The best oil painting in the house is the utterly thrilling An Extensive Landscape with Exotic Flowers, Fruit and Vegetables and a 'Noli me Tangere' in the Garden Beyond by the obscure Flemish painter Gommaert van der Gracht.  Glancing towards the surrealism four hundred odd years before Dali and Magritte, Gracht combines a landscape, still life, animal painting with a religious scene.  Superbly detailed fruit fill almost half the composition, with a goat representing Adam eating fruit from a tree on which vines represent a serpent.  Meanwhile in the background, a resurrected Jesus visits Mary Magdalene, the allegorical message being that we're seeing the original sin being forgiven.  Here's an image though the postage stamp you're looking at fails the capture the grandeur of this canvas which fills half a wall in the dining room.

As you can see from the above quote from the Trust website, Rufford's other claim to fame is a Shakespeare connection, the idea being that the playwright spent part of the missing years here both as a player in a tour company and assistant teacher in around 1585.  The only potential documentary evidence appears to be a will by Alexander Houghton of Lea Hall near Preston which states:
"Item. It is my mind and will that the said Thomas Hoghton of Brynescoules my brother shall have all my instruments belonging to music, and all manner of play clothes if he be minded to keep and do keep players.

"And if he will not keep and maintain players then it is my mind and will that Sir Thomas Hesketh knight shall have the same instruments and play clothes.

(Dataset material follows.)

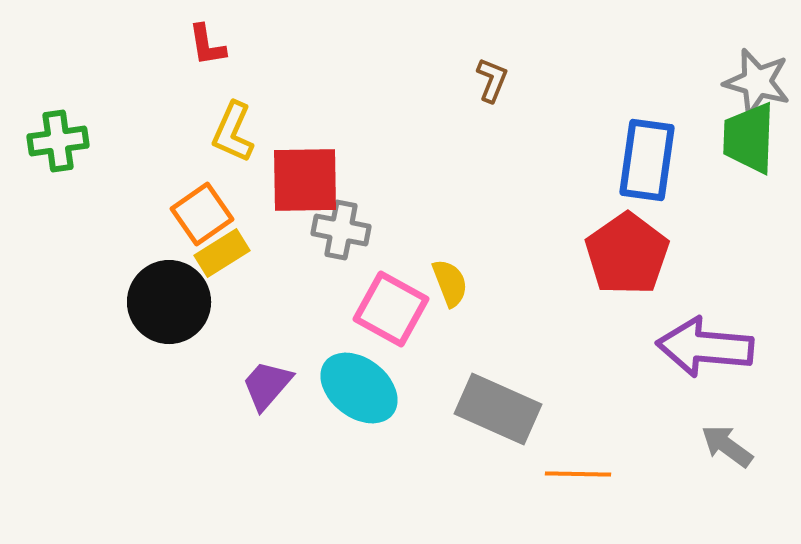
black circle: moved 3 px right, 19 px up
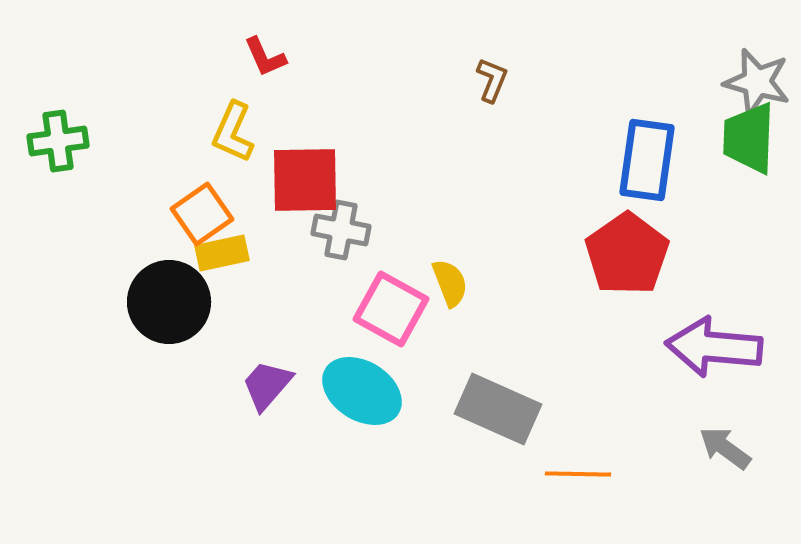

"And I most heartily require the said Sir Thomas to be friendly unto Fluke Gyllome and William Shakeshafte now dwelling with me and either to take them into his service or else to help them to some good master as my trust is he will."
Shakeshafte being Shakespeare in this instance. The Oxford Companion to Shakespeare is cynical, noting that Shakespeare has to be back in Stratford two years later to marry Anne Hathaway and that although Shakeshaft was a common name in the area at the time, there's no evidence of it having been used interchangeably in Shakespeare's family.  In other words, as is so often the case with the man, we simply don't know.  But there are some related books, including the RSC Complete Works in the gift shop just in case.

Although it's only a relatively small house, the visit filled about three and a half hours including a Lancashire cheese sandwich in the cafe which has been set up in the house's original kitchens.  The rest of the visitors were of retirement age and plenty of them seemed to buzz around within about half an hour (apart from one gentleman who was admirably thorough with his questions of the volunteers, right down to how the cutlery was arranged in the dining room).  But I tended to sit in each of the rooms flicking through the large visitor guides provided and enjoying being in the space mostly because I know what 2015 is like and something you just want to get away from it as much as possible.  Becoming a National Trust member genuinely feels like the next best thing to being handed the keys to a TARDIS.